C'est pour l'espace entre le 4 et le è, ou pour le ème ?

Ou les deux ?


----------



## Jura39 (18 Avril 2018)

Ouais!!

https://forums.macg.co/threads/a-propos-des-images-consignes-du-portfolio.1262964/


----------



## PJG (18 Avril 2018)

Ouais!! Quoi ?


----------



## PJG (18 Avril 2018)

flotow a dit:


> C'est pour l'espace entre le 4 et le è, ou pour le ème ?
> 
> Ou les deux ?


Les deux, je pense. Je vous *ème* quand m*ème. *


----------



## Jura39 (18 Avril 2018)

Il fait chaud dans le Jura l


----------



## pouppinou (19 Avril 2018)

LUNA LUCET


----------



## PJG (21 Avril 2018)




----------



## pouppinou (22 Avril 2018)

LUNA LUCET II




​


----------



## pouppinou (1 Mai 2018)

MUR DE NUAGE AU VENT


----------



## aCLR (1 Mai 2018)

Je trouvais celle-là un peu "grise". Mais alors l'autre, le duplicata réinterprété sous le projecteur de la couleur verbale, c'est encore pire, façon de parler hein, il reste quelques pixels.

Ou alors, t'es encore en train de nous sortir un sapin de ta manche en nous invitant à bidouiller ces deux calques. Si c'est ça, j'ai la solution pour toi. Et elle est simple. Tu drag n drop ton second essai sur le premier et d'un coup de clic tu le bascules en lumière tamisée.

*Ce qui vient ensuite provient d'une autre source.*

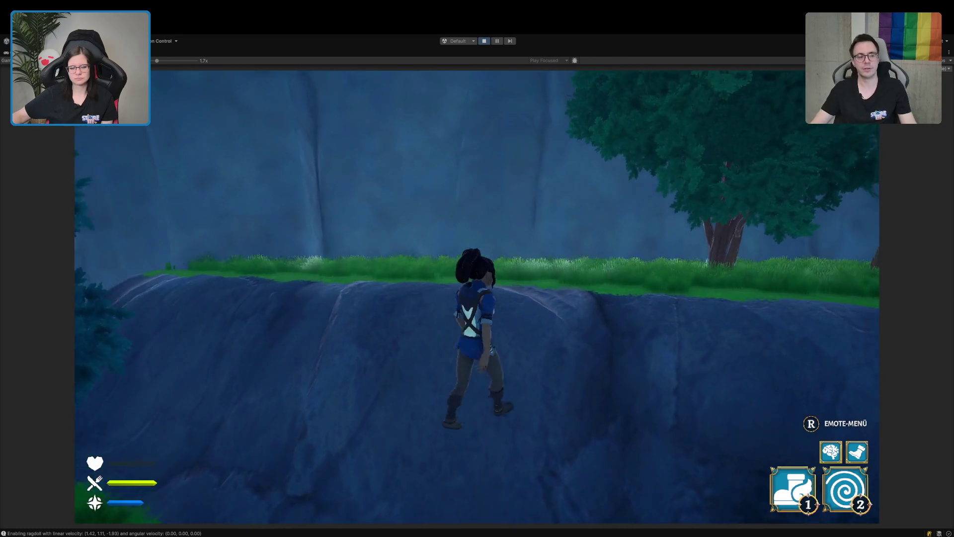
key("w")
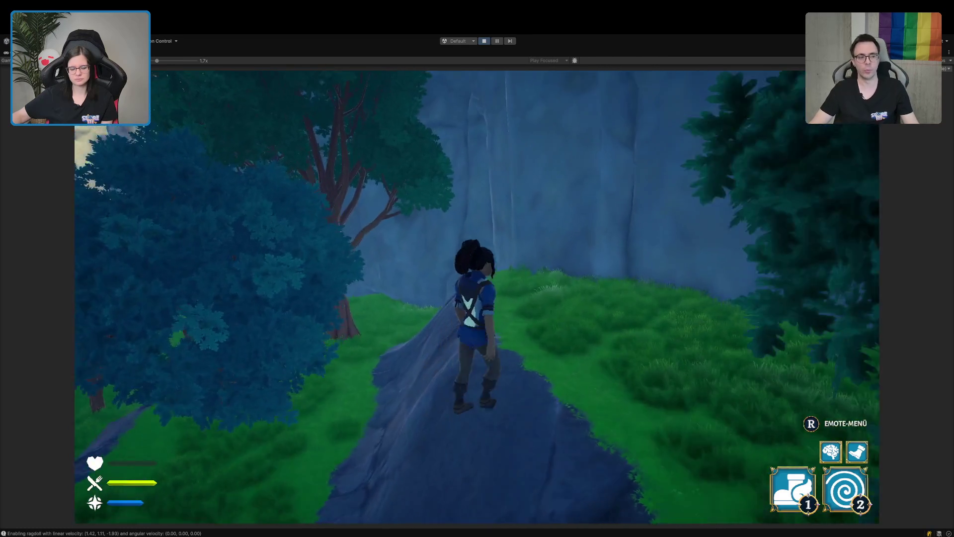
key("w")
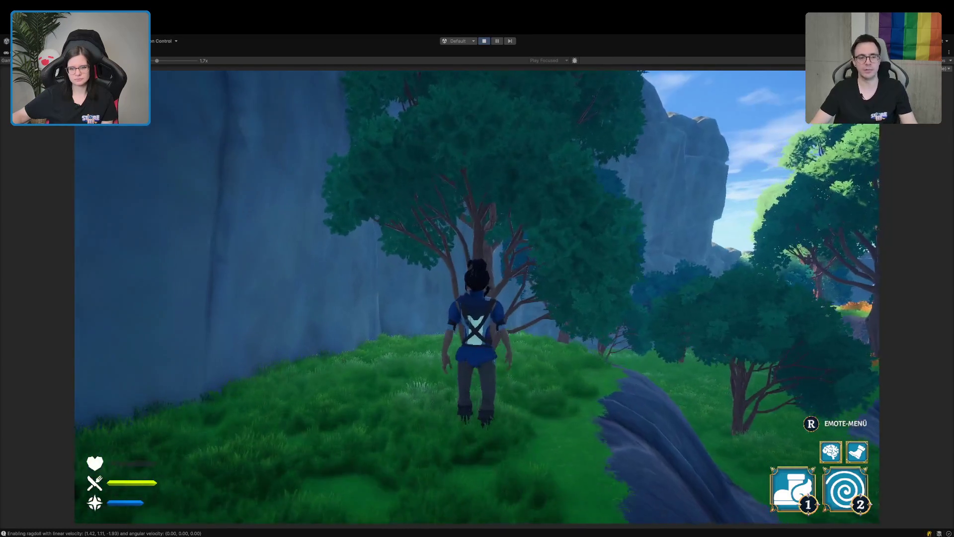
key("w")
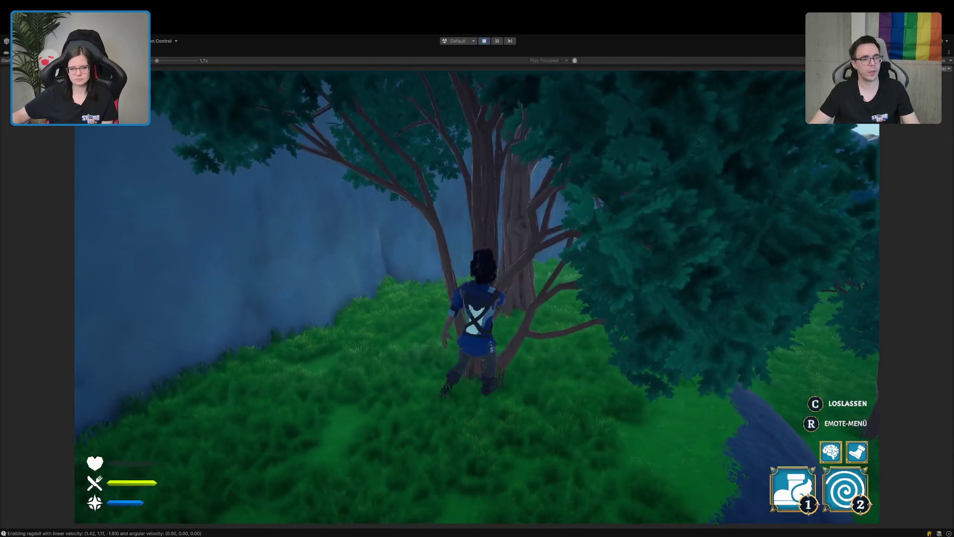
key("w")
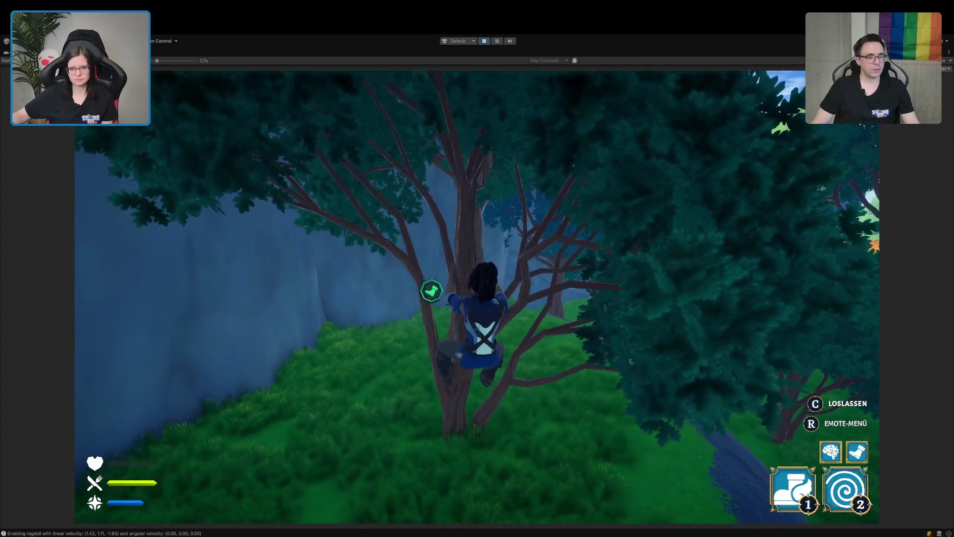
key("w")
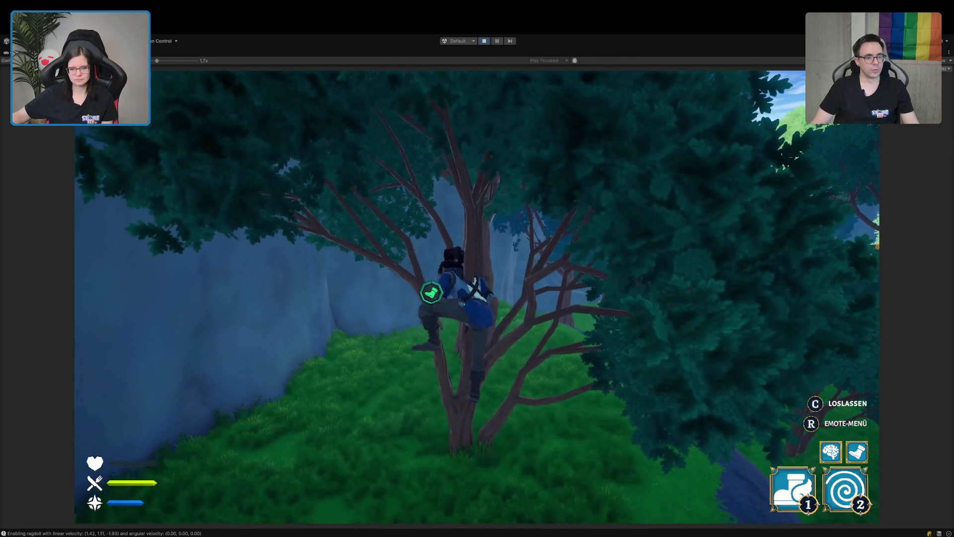
key("c")
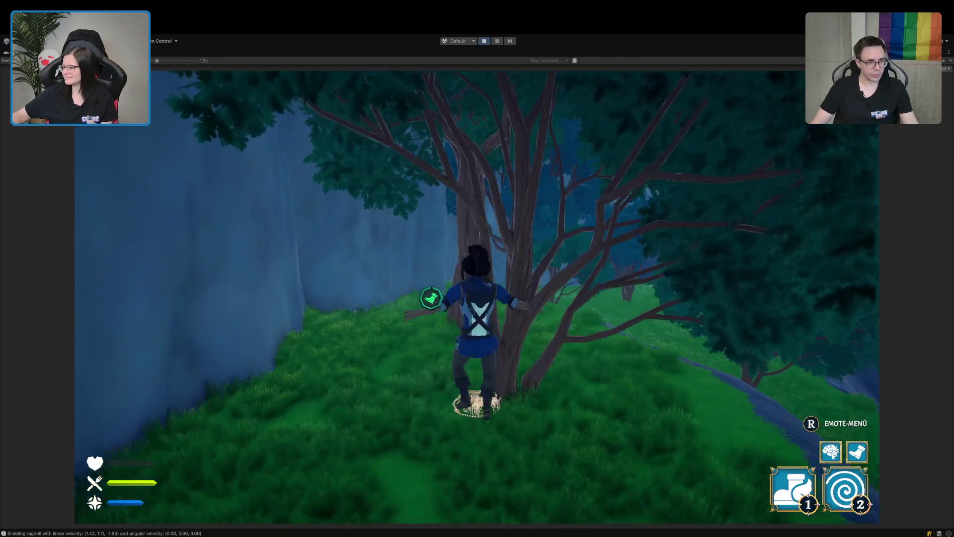
Walk beside the cliff wall, down toward the portal, and up the grassy path
key("a")
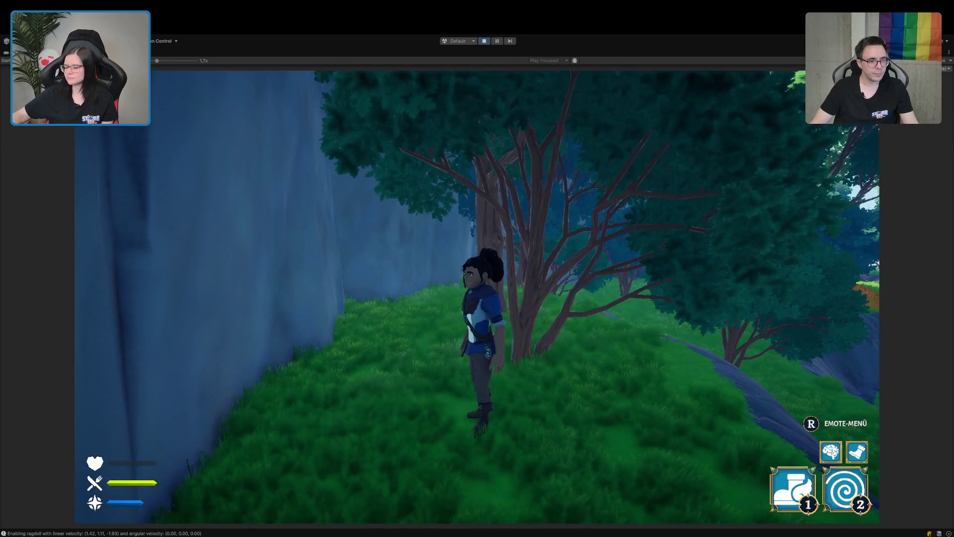
key("w")
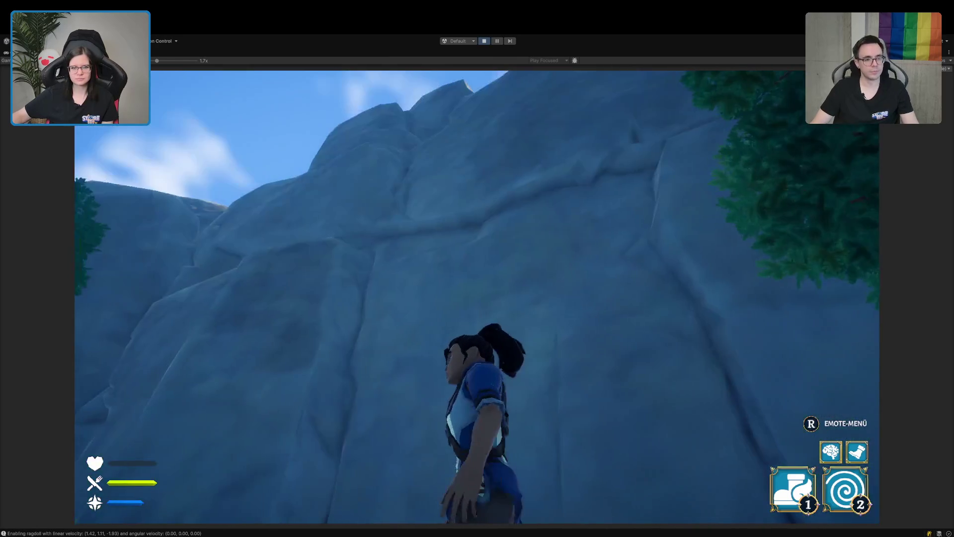
key("w")
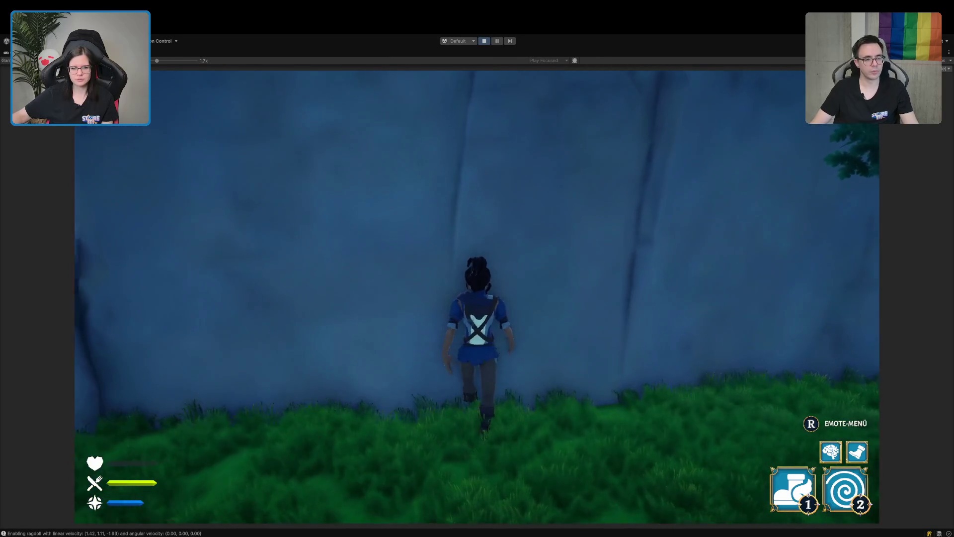
key("w")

Et là, bonjour le relief !


----------



## flotow (2 Mai 2018)

​


----------



## Jura39 (2 Mai 2018)

flotow a dit:


> ​



C'est très beau


----------



## aCLR (3 Mai 2018)

Quelqu'un peut-il dire à notre ami Juju qu'il ne faut pas citer les photos et qu'il faut éviter les commentaires anodins*, s'il vous plaît ?
Quand c'est moi, il ne comprend pas ! 


  

* Un simple clic sur « j'aime » en dit tout autant voire davantage


----------



## aCLR (3 Mai 2018)

flotow a dit:


> moulinet​


Si tu voulais nous montrer ton beau cerf-volant, c'est raté !


----------



## Romuald (3 Mai 2018)

aCLR a dit:


> Quelqu'un peut-il dire à notre ami Juju qu'il ne faut pas citer les photos et qu'il faut éviter les commentaires anodins*, s'il vous plaît ?
> Quand c'est moi, il ne comprend pas !
> 
> 
> ...


j'voudrais bien, mais chuis pas modo, il va encore vouloir passer la serpillère©


----------



## flotow (3 Mai 2018)

aCLR a dit:


> Si tu voulais nous montrer ton beau cerf-volant, c'est raté !



C'est un début !


----------



## flotow (3 Mai 2018)

aCLR a dit:


> Quelqu'un peut-il dire à notre ami Juju qu'il ne faut pas citer les photos et qu'il faut éviter les commentaires anodins*, s'il vous plaît ?
> Quand c'est moi, il ne comprend pas !
> 
> 
> ...



Jura a cliqué mais n'a pas supprimé !!
Ça veut dire quoi ?!


----------



## Jura39 (3 Mai 2018)

flotow a dit:


> Jura a cliqué mais n'a pas supprimé !!
> Ça veut dire quoi ?!



J'ai envie de cliquer 


Donc j'ai pas le droit de faire un commentaire sur une photo , mais , pleins de commentaire sur mon commentaire !!!!
une logique a cela ??


----------



## aCLR (3 Mai 2018)

flotow a dit:


> C'est un début !


Ne me dis pas que tu vas nous faire une série du retour sur terre de ton objet volant identifié ?!


----------



## flotow (3 Mai 2018)

aCLR a dit:


> Ne me dis pas que tu vas nous faire une série du retour sur terre de ton objet volant identifié ?!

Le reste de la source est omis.